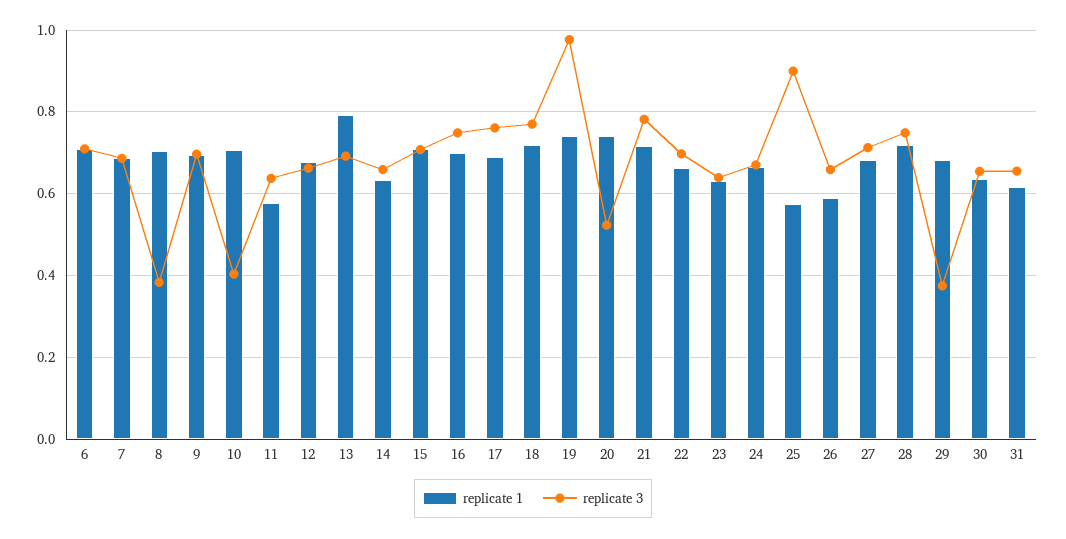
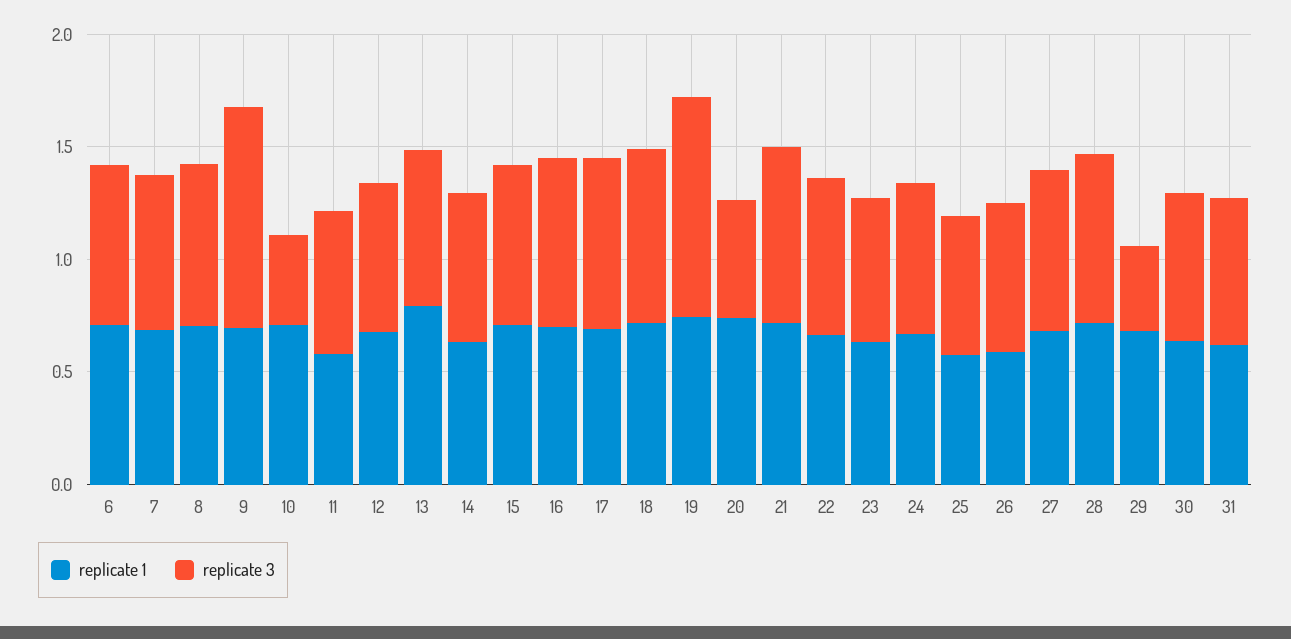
  {
    "replicate 1": {
      "6": 0.7,
      "7": 0.68,
      "8": 0.7,
      "9": 0.7,
      "10": 0.7,
      "11": 0.58,
      "12": 0.68,
      "13": 0.8,
      "14": 0.64,
      "15": 0.7,
      "16": 0.7,
      "17": 0.7,
      "18": 0.72,
      "19": 0.74,
      "20": 0.74,
      "21": 0.72,
      "22": 0.66,
      "23": 0.64,
      "24": 0.66,
      "25": 0.58,
      "26": 0.58,
      "27": 0.68,
      "28": 0.72,
      "29": 0.68,
      "30": 0.64,
      "31": 0.62
    },
    "replicate 3": {
      "6": 0.7,
      "7": 0.68,
-     "8": 0.38,
+     "8": 0.7,
-     "9": 0.7,
+     "9": 1,
      "10": 0.4,
      "11": 0.64,
      "12": 0.66,
      "13": 0.7,
      "14": 0.66,
      "15": 0.7,
      "16": 0.74,
      "17": 0.76,
      "18": 0.78,
      "19": 0.98,
      "20": 0.52,
      "21": 0.78,
      "22": 0.7,
      "23": 0.64,
      "24": 0.68,
-     "25": 0.9,
+     "25": 0.6,
      "26": 0.66,
      "27": 0.72,
      "28": 0.74,
      "29": 0.38,
      "30": 0.66,
      "31": 0.66
    }
  }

* Exercise prompt:
Please give the data above again in exact form and omit every picture.

* Answer to this problem:
  {
    "replicate 1": {
      "6": 0.7,
      "7": 0.68,
      "8": 0.7,
      "9": 0.7,
      "10": 0.7,
      "11": 0.58,
      "12": 0.68,
      "13": 0.8,
      "14": 0.64,
      "15": 0.7,
      "16": 0.7,
      "17": 0.7,
      "18": 0.72,
      "19": 0.74,
      "20": 0.74,
      "21": 0.72,
      "22": 0.66,
      "23": 0.64,
      "24": 0.66,
      "25": 0.58,
      "26": 0.58,
      "27": 0.68,
      "28": 0.72,
      "29": 0.68,
      "30": 0.64,
      "31": 0.62
    },
    "replicate 3": {
      "6": 0.7,
      "7": 0.68,
-     "8": 0.38,
+     "8": 0.7,
-     "9": 0.7,
+     "9": 1,
      "10": 0.4,
      "11": 0.64,
      "12": 0.66,
      "13": 0.7,
      "14": 0.66,
      "15": 0.7,
      "16": 0.74,
      "17": 0.76,
      "18": 0.78,
      "19": 0.98,
      "20": 0.52,
      "21": 0.78,
      "22": 0.7,
      "23": 0.64,
      "24": 0.68,
-     "25": 0.9,
+     "25": 0.6,
      "26": 0.66,
      "27": 0.72,
      "28": 0.74,
      "29": 0.38,
      "30": 0.66,
      "31": 0.66
    }
  }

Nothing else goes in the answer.